■ The task
An exact copy of all the lines below is required, with every image left out.

■ Given data
%%

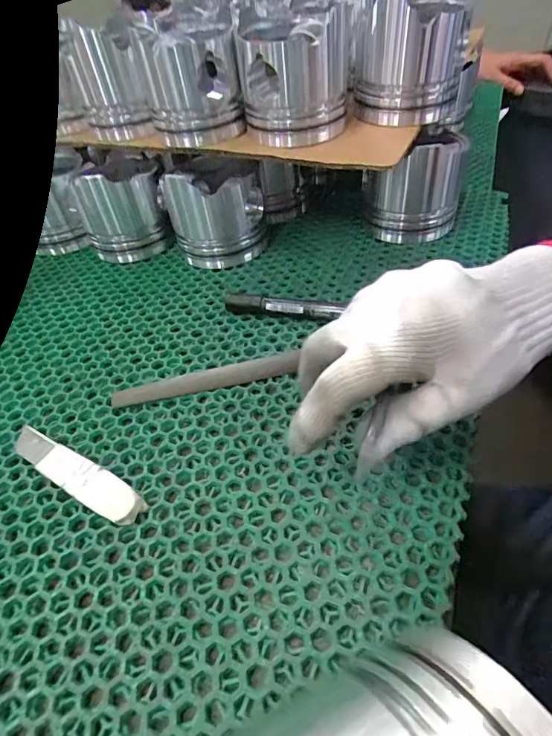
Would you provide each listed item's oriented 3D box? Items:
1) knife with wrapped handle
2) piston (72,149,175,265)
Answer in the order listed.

%%

■ Task solution
Would you provide each listed item's oriented 3D box? Items:
1) knife with wrapped handle
2) piston (72,149,175,265)
Answer in the order listed.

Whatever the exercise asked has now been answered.